CHINA STATE CONSTRUCTION INTERNATIONAL(03311.HK):CONTRIBUTION OF TECHNOLOGY-DRIVEN BUSINESS WILL KEEP INCREASING
We reiterate "Buy" rating and raise the TP to HK$15.50. We slightly raise the EPS forecasts for China State Construction International (CSCI, the "Company") for 2024/ 2025/ 2026 by 0.3%/ 1.9%/ 3.5% to HK$2.034/ HK$2.310/ HK$2.589. We raise the TP to HK$15.50, equivalent to 7.6x/ 6.7x/ 6.0x 2024/ 2025/ 2026 EV/EBITDA.
1H2024 shareholders’ net profit increased 12.7% YoY to HK$5.5 billion, and results were in line with expectation. Total revenue increased 12.1% YoY to HK$61.8 billion in 1H2024, in which technology driven construction was HK$12.9 billion (+6.5%), investment driven construction was HK$28.9 billion (+5.9%), traditional construction was HK$19.3 billion (+28.4%) and operation was HK$0.7 billion (-5.6%). Total new contracts increased 29.2% YoY to HK$125.1 billion, in which technology driven construction was HK$60.0 billion (+21.3%), investment driven construction was HK$22.7 billion (-6.5%), traditional construction was HK$41.4 billion (+87.5%) and operation was HK$1.0 billion (+2.1%). New contracts target for 2024 is HK$210 billion.

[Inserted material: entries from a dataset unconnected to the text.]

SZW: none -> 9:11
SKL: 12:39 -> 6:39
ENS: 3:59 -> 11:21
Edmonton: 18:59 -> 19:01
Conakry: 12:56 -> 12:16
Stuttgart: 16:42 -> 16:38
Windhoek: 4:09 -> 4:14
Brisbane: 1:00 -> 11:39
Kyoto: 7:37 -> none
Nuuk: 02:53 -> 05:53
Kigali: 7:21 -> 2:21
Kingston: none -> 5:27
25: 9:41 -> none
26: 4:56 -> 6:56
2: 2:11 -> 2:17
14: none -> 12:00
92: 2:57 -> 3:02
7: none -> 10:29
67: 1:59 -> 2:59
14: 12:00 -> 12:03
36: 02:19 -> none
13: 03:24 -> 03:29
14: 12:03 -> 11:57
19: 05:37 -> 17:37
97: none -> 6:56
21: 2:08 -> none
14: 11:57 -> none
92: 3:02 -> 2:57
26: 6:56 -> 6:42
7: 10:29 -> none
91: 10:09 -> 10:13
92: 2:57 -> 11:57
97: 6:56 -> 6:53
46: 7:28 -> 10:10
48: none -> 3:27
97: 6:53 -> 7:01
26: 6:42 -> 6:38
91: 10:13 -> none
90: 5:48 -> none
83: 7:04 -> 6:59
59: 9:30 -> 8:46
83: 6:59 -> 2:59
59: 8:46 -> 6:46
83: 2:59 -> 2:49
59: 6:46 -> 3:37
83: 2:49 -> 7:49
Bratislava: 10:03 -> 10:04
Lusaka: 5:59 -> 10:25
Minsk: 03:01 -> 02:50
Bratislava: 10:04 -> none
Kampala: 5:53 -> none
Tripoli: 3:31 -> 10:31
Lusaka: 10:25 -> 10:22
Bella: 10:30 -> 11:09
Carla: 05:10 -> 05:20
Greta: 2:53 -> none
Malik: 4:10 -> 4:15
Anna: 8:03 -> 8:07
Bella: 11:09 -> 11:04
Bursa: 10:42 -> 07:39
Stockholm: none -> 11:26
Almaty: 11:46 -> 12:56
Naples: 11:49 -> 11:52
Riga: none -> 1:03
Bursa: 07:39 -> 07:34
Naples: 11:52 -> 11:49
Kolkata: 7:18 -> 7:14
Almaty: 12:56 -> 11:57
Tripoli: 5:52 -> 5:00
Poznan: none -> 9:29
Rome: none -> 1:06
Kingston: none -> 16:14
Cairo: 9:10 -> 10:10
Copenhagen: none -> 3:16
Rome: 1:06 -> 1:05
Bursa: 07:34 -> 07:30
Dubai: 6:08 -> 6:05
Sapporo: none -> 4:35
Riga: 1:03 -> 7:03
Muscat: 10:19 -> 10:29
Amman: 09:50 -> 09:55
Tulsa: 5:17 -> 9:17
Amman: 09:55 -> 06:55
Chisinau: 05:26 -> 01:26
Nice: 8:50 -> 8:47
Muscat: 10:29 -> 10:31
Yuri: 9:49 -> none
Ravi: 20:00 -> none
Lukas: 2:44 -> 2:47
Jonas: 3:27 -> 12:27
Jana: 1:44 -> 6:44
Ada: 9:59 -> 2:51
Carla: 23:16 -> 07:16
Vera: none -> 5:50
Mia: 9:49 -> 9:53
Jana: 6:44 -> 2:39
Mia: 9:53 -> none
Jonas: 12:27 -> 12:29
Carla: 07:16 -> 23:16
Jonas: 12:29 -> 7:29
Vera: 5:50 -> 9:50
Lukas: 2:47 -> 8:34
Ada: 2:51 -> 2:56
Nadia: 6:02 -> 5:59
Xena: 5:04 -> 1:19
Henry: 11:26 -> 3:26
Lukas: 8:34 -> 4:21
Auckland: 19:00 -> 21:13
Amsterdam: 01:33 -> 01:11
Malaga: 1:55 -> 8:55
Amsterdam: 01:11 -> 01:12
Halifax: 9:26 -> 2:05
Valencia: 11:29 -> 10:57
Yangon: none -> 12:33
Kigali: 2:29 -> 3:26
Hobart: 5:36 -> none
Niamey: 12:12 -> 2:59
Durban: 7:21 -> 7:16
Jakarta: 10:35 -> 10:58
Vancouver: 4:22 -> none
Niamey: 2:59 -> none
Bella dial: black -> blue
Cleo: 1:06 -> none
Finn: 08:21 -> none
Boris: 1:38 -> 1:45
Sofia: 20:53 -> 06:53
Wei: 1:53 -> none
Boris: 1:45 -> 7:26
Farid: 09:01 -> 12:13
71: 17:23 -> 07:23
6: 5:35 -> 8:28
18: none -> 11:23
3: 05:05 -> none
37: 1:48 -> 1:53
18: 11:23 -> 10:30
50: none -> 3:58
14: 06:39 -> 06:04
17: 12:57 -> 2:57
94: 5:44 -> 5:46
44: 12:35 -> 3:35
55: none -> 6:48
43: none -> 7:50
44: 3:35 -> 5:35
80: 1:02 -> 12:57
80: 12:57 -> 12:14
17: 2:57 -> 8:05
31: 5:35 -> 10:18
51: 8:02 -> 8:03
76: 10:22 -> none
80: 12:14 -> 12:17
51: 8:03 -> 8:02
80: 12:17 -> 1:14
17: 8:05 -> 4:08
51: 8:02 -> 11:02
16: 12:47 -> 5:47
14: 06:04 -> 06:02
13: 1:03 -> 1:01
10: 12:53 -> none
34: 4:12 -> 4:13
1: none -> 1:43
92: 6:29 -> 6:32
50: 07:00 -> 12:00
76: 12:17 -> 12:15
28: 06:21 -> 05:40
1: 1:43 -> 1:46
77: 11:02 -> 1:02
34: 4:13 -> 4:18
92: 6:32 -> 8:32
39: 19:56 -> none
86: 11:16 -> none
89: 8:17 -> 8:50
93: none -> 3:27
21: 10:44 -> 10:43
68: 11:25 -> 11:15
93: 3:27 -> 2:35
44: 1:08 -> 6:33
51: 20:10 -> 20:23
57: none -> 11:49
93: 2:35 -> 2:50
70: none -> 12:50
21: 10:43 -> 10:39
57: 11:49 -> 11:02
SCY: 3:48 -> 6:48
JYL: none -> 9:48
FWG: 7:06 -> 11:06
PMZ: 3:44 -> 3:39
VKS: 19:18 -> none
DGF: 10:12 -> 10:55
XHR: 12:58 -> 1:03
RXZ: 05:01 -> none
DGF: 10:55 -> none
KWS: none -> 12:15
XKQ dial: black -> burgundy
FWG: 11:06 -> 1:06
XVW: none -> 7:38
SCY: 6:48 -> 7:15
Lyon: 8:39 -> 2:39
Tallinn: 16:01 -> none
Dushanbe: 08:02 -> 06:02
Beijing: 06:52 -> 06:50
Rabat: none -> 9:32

Large development projects accelerate in Hong Kong and Macau, facilitating integration into the Greater Bay Area. The Northern Metropolis projects in Hong Kong are accelerating, with expenditures exceeding HK$224.7 billion, focusing on areas like Kwu Tung North and San Tin Science Park. The SAR government plans to maintain annual capital works spending at HK$90 billion. Meanwhile, Macau's economy is recovering, with a significant rise in tourism and gambling revenue. Integration into the Greater Bay Area advances with developments like the Guangdong-Macao In-depth Cooperation Zone in Hengqin and the Shenzhen-Zhongshan Link, facilitating stronger regional connections.
The Modular Integrated Construction (MiC) business has successfully expanded to all first-tier cities. This is underscored by significant projects like the comprehensive old housing renovation at Lane 65 Tianlin Road in Shanghai and a cutting-edge smart construction initiative in Shenzhen. This growth is supported by enhanced production capabilities, evident from the newly operational Jiangmen factory and the upcoming completion of the Shenzhen factory, which will soon extend services to Shanghai and Beijing. This expansion is driven by a commitment to intelligent manufacturing and low-carbon practices, setting new standards in quality productive forces that prioritize sustainable and innovative construction methods.
Catalysts: 1) Large-scale projects continue to advance in Hong Kong and Macau markets; 2) demographic transition and dual carbon targets continue to promote adoption of MiC in Chinese Mainland market.
Risks: 1) Government infrastructure spending may be lower than expected; 2) overseas project risks.